Charter applauds Administrator Roth's leadership, and her recognition of the critical role unlicensed spectrum plays today and in the future, both in the U.S. and across the globe."
"... To identify the remainder, NTIA plans to assess four targeted spectrum bands in the range set by Congress: 7125-7400 MHz; 1680-1695 MHz; 2700-2900 MHz; and 4400-4940 MHz."
"On the topic of on-the-ground realities, let’s also not forget what powers our networks today. While licensed spectrum is critical, the majority of mobile traffic is actually offloaded onto Wi-Fi. Born in America, led by America, Wi-Fi remains an area where we dominate, and we must continue to invest in this important technology. With Wi-Fi, the race has already been won. China knows it cannot compete and for that reason looks for ways to sabotage the very ingenuity that made Wi-Fi a global standard."
Roth is not going to take away 6GHz from current ISM allocation.
More of an issue when your phone's wifi or your partner watching a show while you game is eating into that one channel in bursts, particularly since the dedicated fob means that it's essentially another network conflicting with the regular WiFI rather than deeply collaborating for better real time guarantees (not that arbitrary wifi routers would even support real time scheduling).
MIMO helps here to separate the spectrum use by targeted physical location, but it's not perfect by any means.
IMO there is not much reason to use WiFi 6 for almost anything else. I have a WiFi 6 router set up for my Quest 3 for PC streaming, and everything else sits on its 5GHz network. And since it doesn't really go through walls, I think this is a non-issue?
The Frame itself here is a good example actually - using 6GHz for video streaming and 5GHz for wifi, on separate radios.
My main issue with the Quest in practice was that when I started moving my head quickly (which happens when playing faster-paced games) I would get lag spikes. I did some tuning on the bitrate / beam-forming / router positioning to get to an acceptable place, but I expect / hope that here the foveated streaming will solve these issues easily.

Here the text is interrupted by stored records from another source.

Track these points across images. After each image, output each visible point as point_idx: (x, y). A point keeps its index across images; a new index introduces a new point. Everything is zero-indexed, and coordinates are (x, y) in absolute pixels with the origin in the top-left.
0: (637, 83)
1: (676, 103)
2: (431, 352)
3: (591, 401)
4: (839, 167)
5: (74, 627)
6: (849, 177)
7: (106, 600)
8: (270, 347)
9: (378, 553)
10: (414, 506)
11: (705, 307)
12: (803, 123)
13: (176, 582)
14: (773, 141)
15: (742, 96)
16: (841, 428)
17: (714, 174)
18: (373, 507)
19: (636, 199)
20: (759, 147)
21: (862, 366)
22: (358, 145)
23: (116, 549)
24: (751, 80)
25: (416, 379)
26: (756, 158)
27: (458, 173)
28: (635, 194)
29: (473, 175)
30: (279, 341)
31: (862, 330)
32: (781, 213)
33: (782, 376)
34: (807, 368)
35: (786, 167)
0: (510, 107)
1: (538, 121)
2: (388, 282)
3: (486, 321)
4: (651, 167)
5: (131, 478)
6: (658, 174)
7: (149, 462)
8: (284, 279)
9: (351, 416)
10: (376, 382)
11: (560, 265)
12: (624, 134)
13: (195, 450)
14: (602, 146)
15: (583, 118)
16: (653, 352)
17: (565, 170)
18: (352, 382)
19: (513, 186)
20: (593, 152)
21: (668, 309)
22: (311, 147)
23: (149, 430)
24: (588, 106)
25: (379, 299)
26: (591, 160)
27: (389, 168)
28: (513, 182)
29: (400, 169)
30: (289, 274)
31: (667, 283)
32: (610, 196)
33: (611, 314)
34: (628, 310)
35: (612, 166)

The thing is that I'd expect foveated rendering to increase latency issues, not help them like it does for bandwidth concerns. During a lag spike you're now looking at an extremely down sampled image instead of what in non foveated rendering had been just as high quality.

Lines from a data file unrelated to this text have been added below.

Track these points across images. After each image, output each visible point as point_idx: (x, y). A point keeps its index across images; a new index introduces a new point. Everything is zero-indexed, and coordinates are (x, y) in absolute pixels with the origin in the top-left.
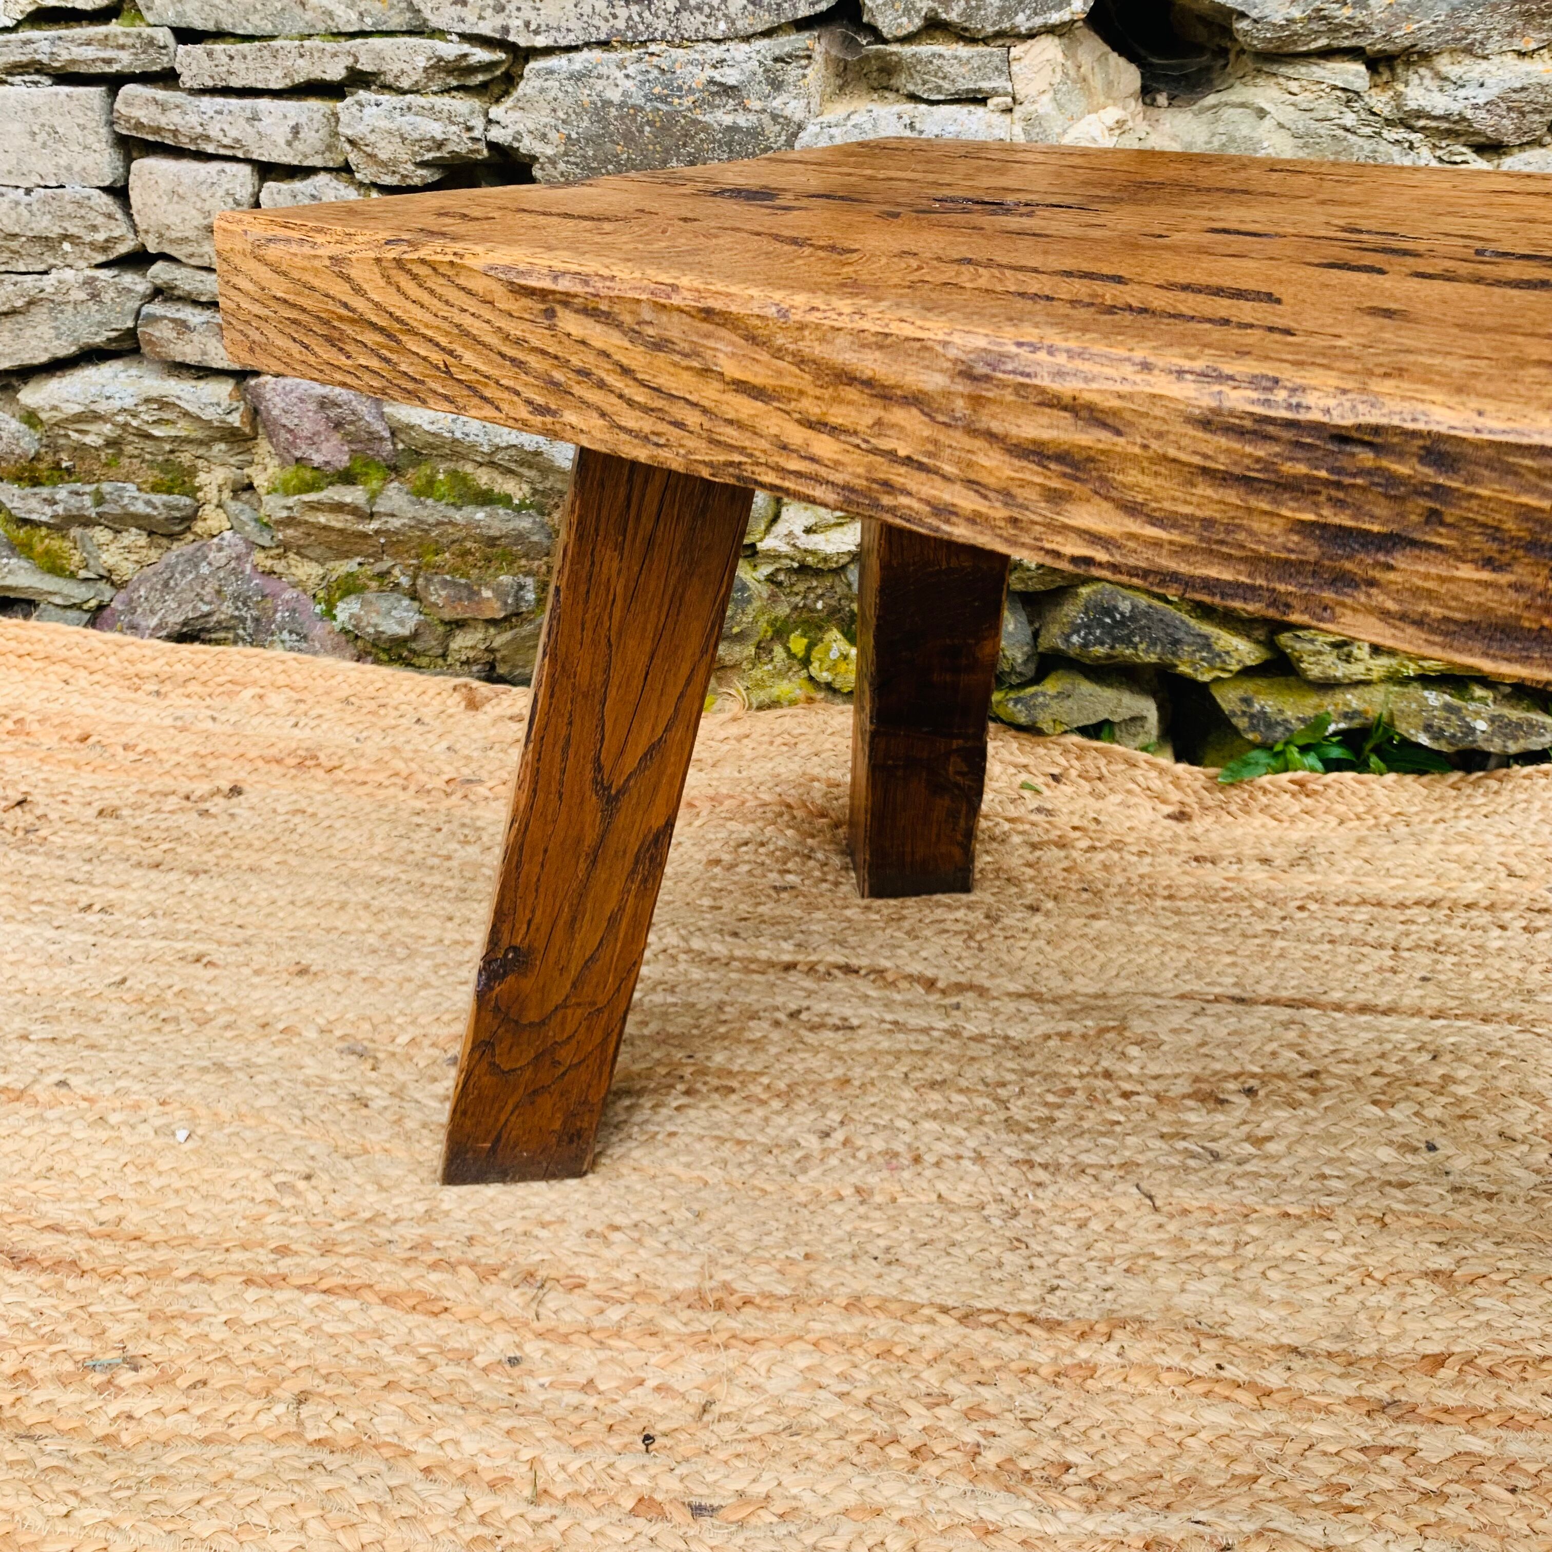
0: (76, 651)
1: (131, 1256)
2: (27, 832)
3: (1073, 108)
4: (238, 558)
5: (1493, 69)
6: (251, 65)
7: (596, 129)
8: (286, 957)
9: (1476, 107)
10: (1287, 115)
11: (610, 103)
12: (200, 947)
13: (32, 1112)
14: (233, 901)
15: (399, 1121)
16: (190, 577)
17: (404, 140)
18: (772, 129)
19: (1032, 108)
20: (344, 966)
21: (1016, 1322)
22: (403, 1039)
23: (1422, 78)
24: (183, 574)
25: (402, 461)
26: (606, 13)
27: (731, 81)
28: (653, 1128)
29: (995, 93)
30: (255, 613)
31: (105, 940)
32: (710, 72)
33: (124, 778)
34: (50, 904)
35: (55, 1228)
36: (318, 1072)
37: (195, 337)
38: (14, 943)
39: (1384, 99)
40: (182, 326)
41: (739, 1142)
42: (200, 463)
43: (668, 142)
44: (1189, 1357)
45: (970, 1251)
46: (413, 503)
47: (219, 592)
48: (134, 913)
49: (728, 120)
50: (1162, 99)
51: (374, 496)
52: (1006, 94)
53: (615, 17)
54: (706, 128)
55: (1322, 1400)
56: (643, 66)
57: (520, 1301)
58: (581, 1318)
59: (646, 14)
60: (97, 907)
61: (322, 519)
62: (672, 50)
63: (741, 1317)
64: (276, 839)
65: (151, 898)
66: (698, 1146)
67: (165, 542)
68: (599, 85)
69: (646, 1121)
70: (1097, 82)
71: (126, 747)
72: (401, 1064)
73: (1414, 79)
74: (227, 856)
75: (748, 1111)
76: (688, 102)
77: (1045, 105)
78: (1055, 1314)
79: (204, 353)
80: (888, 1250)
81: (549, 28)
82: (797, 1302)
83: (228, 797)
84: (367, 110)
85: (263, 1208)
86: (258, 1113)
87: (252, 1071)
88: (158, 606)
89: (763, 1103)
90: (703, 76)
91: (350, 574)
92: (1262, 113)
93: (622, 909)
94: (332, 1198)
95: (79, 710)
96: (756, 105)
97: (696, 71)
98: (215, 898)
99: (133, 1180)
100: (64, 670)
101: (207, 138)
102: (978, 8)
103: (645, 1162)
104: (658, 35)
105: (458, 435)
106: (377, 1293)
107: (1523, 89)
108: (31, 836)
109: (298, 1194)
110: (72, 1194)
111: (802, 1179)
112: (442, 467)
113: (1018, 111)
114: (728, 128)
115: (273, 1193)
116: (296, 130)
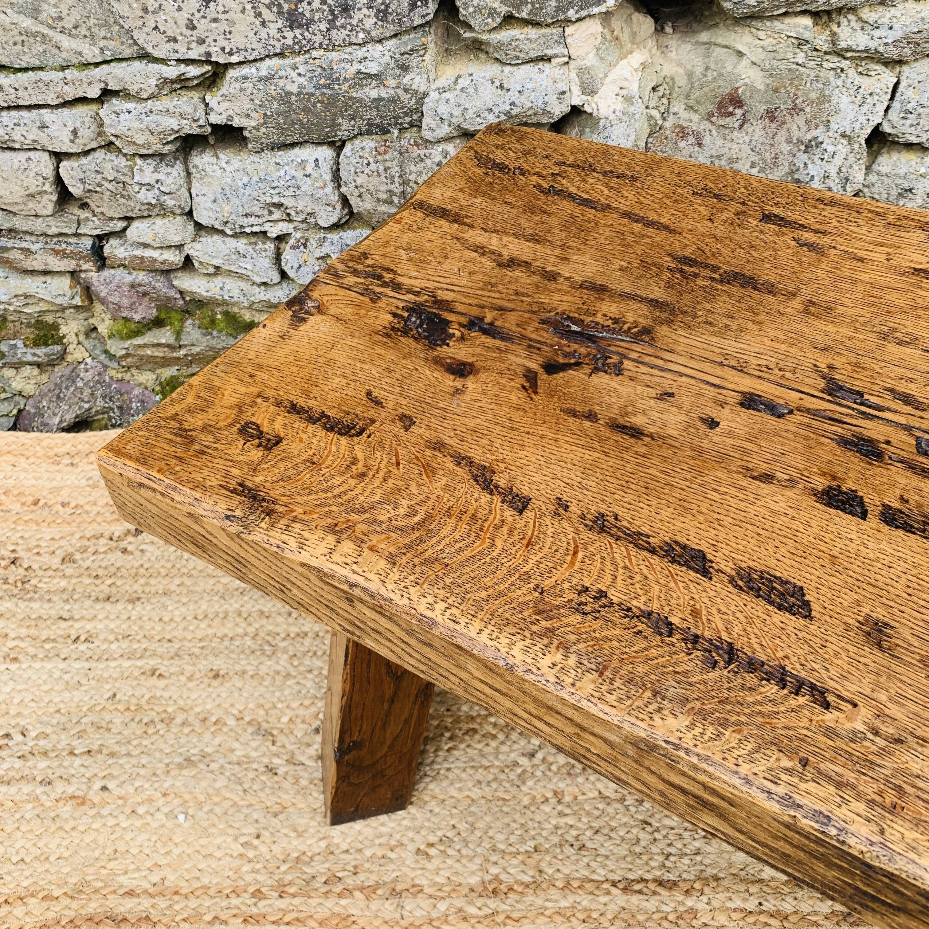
0: (14, 446)
1: (177, 907)
2: (23, 583)
3: (610, 58)
4: (99, 374)
5: (898, 14)
6: (32, 92)
7: (283, 108)
8: (203, 665)
9: (886, 44)
10: (758, 55)
11: (291, 93)
12: (152, 662)
13: (93, 812)
14: (161, 620)
15: (296, 782)
16: (72, 389)
17: (152, 133)
18: (405, 97)
19: (582, 63)
20: (238, 668)
21: (652, 886)
22: (285, 719)
23: (849, 21)
24: (67, 388)
25: (191, 307)
26: (278, 36)
27: (374, 71)
28: (438, 767)
29: (555, 56)
30: (118, 404)
31: (95, 664)
32: (357, 66)
33: (67, 529)
34: (54, 640)
35: (130, 893)
36: (243, 753)
37: (37, 256)
38: (44, 677)
39: (824, 38)
40: (27, 252)
41: (486, 768)
42: (59, 320)
43: (334, 110)
44: (745, 900)
45: (622, 833)
46: (204, 335)
47: (92, 394)
48: (105, 640)
49: (374, 94)
50: (668, 29)
51: (178, 334)
52: (564, 56)
53: (284, 38)
54: (360, 100)
55: (814, 918)
56: (310, 67)
57: (391, 908)
58: (425, 913)
59: (306, 34)
60: (82, 638)
61: (149, 352)
62: (328, 54)
63: (509, 901)
64: (174, 566)
65: (112, 626)
66: (464, 775)
67: (50, 368)
68: (281, 83)
69: (433, 762)
70: (625, 37)
71: (63, 505)
72: (287, 736)
73: (844, 22)
74: (147, 584)
75: (487, 745)
76: (345, 87)
77: (591, 60)
78: (672, 877)
79: (46, 265)
80: (577, 838)
81: (239, 50)
82: (535, 886)
83: (136, 535)
84: (122, 116)
85: (238, 862)
86: (218, 792)
87: (207, 760)
88: (57, 411)
89: (494, 737)
90: (352, 70)
91: (172, 377)
92: (740, 54)
93: (411, 716)
94: (274, 847)
95: (27, 483)
96: (392, 82)
97: (348, 66)
98: (150, 619)
99: (163, 852)
100: (10, 458)
101: (14, 141)
102: (541, 8)
103: (437, 791)
104: (316, 45)
105: (226, 297)
106: (316, 920)
107: (919, 32)
108: (27, 586)
109: (256, 848)
110: (132, 867)
111: (523, 788)
112: (219, 310)
113: (572, 63)
114: (375, 99)
115: (242, 850)
116: (75, 132)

Now I also wonder if an ML model could also work to help predict fovea location based on screen content and recent eye trackng data. If the eyes are reading a paragraph, you have a pretty good idea where they're going to go next for instance. That way a latency spike that delays eye tracking updates can be hidden too.
My understanding is that the foveated rendering would reduce bandwidth requirements enough that latency spikes become effectively non-existent.
We’ll see in practice - so far all hands-on reviewers said the foveated rendering worked great, with one trying to break it (move eyes quickly left right up down from edge to edge) and not being able to - the foveated rendering always being faster.
I agree latency spikes would be really annoying if they end up being like you suggest.
On the LTT video he also said that Valve had claimed to have tested with a small number of devices in the same room, but hadn’t tried out larger scenarios like tens of devices.
My guess based on that is you likely dont need to totally clear 6GHz in the room the Frame is in, but rather just make sure its relatively clear.
We’ll know more once it ships and we can see people try it out and try and abuse the radio a bit.
Pretty funny to me that you're backseat engineering Valve on this one. If it didn't have a net benefit they wouldn't have announced it as a feature yet lmao
I'm not saying it doesn't work; I'm asking what special sauce they've added to make it work, and noting that despite the replies I've gotten, foveated streaming doesn't help latency, and in fact makes the effects of latency spikes worse.